Anyway, that trail run on October 9 was the last time I ran.
I would’ve come clean a few weeks ago, but I had Saucony 26Strong, and 26.2 miles in Philadelphia with Kelly Pollock on my mind, and I can’t overemphasize how much I wanted to run Philly with her. I have coached her since July, and I’ve mentally put us on the Philly course so many times, laughing and taking pictures and staying strong, that not following through made me nauseous. I know she's very capable, but I also know she signed up for the full experience. I did too.
I really thought that if I rested my foot, and swam and biked my butt off, I could, with an 18-miler under my Sauconys, make it to race day and be there for Kelly.
Then I had dinner with Jo, a mother runner from Minnesota whose work brings her to Denver, on Wednesday night. Her plantar plate strain turned into a plantar plate tear that will never go away. We compared symptoms and she sympathized and I cried.

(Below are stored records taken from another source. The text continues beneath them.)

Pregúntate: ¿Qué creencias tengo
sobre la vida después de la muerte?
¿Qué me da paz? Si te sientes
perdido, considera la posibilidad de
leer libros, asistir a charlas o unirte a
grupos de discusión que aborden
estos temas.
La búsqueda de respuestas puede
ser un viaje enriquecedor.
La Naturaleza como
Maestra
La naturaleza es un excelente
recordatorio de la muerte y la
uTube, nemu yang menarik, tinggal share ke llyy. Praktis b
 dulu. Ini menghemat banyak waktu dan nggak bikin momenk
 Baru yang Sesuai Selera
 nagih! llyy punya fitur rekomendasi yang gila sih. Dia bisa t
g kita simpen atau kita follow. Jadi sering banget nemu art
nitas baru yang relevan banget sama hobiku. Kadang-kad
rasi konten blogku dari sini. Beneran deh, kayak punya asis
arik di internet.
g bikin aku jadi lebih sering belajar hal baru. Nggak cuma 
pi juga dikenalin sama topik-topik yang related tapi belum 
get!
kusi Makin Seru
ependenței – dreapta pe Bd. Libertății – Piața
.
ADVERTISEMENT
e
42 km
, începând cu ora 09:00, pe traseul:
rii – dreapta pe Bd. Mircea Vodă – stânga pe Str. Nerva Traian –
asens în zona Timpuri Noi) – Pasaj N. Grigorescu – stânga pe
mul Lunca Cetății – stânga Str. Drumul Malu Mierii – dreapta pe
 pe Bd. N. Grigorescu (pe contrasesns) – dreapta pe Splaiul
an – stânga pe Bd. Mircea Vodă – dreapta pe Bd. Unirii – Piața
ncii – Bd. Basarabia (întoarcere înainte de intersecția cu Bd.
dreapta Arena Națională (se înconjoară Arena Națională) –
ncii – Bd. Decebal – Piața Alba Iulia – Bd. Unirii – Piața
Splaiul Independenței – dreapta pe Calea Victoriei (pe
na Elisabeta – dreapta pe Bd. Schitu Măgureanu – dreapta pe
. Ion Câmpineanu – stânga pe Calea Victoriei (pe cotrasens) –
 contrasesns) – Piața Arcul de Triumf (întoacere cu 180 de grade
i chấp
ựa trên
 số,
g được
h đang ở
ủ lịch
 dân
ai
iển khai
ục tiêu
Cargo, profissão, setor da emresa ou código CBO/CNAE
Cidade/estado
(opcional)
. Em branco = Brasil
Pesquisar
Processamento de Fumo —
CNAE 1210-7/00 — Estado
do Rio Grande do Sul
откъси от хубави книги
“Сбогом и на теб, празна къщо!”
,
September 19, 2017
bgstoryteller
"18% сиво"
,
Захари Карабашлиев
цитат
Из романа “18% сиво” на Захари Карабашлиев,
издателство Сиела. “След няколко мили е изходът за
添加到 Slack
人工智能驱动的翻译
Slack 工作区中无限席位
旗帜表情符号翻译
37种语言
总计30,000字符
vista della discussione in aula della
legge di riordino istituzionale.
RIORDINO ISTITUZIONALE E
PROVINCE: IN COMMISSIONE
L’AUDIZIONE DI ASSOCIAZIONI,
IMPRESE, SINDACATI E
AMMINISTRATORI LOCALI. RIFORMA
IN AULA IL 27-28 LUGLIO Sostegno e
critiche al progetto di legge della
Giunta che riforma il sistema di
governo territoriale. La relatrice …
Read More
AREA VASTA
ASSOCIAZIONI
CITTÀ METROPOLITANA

She ran way past the place I did, and told me hers got so bad, she wasn’t sure she’d ever be able to walk her dog or hike with her husband again, let alone run. Ugh.
The fact that my foot was a burning nerve under the table as we talked through it all—how feet are ground zero for runners, how marathons drag on for hours and hours, how my heart can’t always lead my brain and body—pretty much convinced me that I shouldn’t run. Then I went back to the podiatrist on Friday morning, and told him how I was leaning. “I’m in full agreement,” he said, “Running a marathon right now could set you back a year.”

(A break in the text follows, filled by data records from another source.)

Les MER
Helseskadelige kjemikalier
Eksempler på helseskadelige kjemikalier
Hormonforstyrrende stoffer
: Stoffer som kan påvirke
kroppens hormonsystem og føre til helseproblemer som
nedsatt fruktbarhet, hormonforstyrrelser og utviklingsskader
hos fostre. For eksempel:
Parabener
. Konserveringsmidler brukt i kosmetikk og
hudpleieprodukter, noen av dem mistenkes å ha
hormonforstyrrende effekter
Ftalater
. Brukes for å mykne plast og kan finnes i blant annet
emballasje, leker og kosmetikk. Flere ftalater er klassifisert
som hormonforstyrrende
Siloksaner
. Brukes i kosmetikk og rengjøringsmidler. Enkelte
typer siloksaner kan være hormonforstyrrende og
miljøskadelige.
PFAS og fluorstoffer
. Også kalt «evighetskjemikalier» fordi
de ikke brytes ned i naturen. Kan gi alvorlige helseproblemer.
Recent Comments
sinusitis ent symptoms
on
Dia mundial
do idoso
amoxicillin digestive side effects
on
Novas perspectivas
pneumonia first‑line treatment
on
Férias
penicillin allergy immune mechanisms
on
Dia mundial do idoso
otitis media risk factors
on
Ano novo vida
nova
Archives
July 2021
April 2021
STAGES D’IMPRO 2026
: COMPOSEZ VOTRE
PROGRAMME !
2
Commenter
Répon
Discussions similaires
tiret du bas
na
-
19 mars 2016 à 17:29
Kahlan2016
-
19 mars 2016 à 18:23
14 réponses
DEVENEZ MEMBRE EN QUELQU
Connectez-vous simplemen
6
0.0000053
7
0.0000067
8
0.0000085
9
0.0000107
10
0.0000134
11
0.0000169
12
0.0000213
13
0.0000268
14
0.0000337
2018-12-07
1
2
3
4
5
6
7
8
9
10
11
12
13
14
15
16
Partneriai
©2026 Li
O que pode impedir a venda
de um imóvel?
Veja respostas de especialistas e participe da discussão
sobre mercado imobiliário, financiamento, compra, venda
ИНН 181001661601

I finally called Kelly on Saturday, and finally came clean. She is disappointed, naturally, but took it like a champ, and we’re formulating a plan so she’s supported through every mile. Right now, the plan is that Adrienne Martini, who was already planning to be in Philly, will take on the first 13.1 with Kelly, and then Jo, whose foot is fully healed, will run the final 13.1 with Kelly. (Jo trained for 13.FUN, but hasn't gone the full race distance yet.)

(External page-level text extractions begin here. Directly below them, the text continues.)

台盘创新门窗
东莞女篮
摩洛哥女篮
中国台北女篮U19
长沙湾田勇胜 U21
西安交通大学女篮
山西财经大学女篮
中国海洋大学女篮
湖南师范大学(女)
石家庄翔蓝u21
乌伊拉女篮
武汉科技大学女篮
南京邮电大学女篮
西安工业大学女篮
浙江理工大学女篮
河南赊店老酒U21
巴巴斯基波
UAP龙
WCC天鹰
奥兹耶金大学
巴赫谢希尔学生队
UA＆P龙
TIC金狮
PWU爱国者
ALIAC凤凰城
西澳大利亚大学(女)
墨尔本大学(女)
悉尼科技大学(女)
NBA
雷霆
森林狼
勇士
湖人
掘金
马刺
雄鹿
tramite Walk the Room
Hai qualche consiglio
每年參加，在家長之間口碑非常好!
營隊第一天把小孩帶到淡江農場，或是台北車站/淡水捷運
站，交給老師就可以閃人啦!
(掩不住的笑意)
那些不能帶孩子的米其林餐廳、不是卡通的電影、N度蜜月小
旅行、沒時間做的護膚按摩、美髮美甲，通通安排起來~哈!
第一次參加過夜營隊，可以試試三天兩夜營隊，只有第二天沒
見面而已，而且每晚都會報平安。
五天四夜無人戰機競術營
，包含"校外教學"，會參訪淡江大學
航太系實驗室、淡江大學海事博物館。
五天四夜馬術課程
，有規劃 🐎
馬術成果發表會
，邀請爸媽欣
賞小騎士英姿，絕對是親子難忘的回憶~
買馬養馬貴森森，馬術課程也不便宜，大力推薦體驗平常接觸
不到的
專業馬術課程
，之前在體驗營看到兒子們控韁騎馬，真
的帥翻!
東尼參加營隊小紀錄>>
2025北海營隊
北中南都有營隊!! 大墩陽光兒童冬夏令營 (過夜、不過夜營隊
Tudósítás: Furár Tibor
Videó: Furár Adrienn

Meanwhile, Kelly’s family was already planning to come to the race, and her 11-year-old daughter, Carly, is hopefully going to join me on a bike as we follow—and cheer for and razz on—Kelly on the course.
That said, I have two questions for this mother runner tribe:
1. To keep our bases covered, wondering: are you running the full marathon in Philly, and are you anticipating a 5:15ish finish? Similarly, if you're running the half and anticipating a 2:35 finish? Either one? Please email us at runmother [at] gmail [dot] com.
2. Do you live in Philly and happen to have bikes and helmets Carly and I could use? I am almost 6’4” and Carly is 4’5”, but we can be flexible on sizes (especially me).
Ideally, they’d be cruisers or something easy to pilot. I have poked around for bike rentals in Philly, but lining up a bike for early Sunday morning doesn’t look to be super easy. If you have a bike—or a rental recommendation (we’re staying downtown, near the starting line)—please email me at runmother [at] gmail [dot] com.
As for me, I feel mentally better baring my boot. I wish I could say the same for my physical self, but I haven't felt any real progress, healing-wise, so far. So I'm staying in the boot until at least Thanksgiving when I'll reevaluate. I've got a new pair of orthotics being crafted—they've been key for Jo feeling better—and I hope to be able to put in a few miles again by the time the calendar turns to 2015.
I've got no time to dwell, though. I've got bikes to track down, signs to make, and good vibes to send to Kelly as she heads into taper madness. You've still got this, KP—and I'm still with you every step of the way, friend.
Let's show Kelly we've got her back: please give her tips for taper madness at bay—and please chime in if you can help us in Philly. Thanks so much.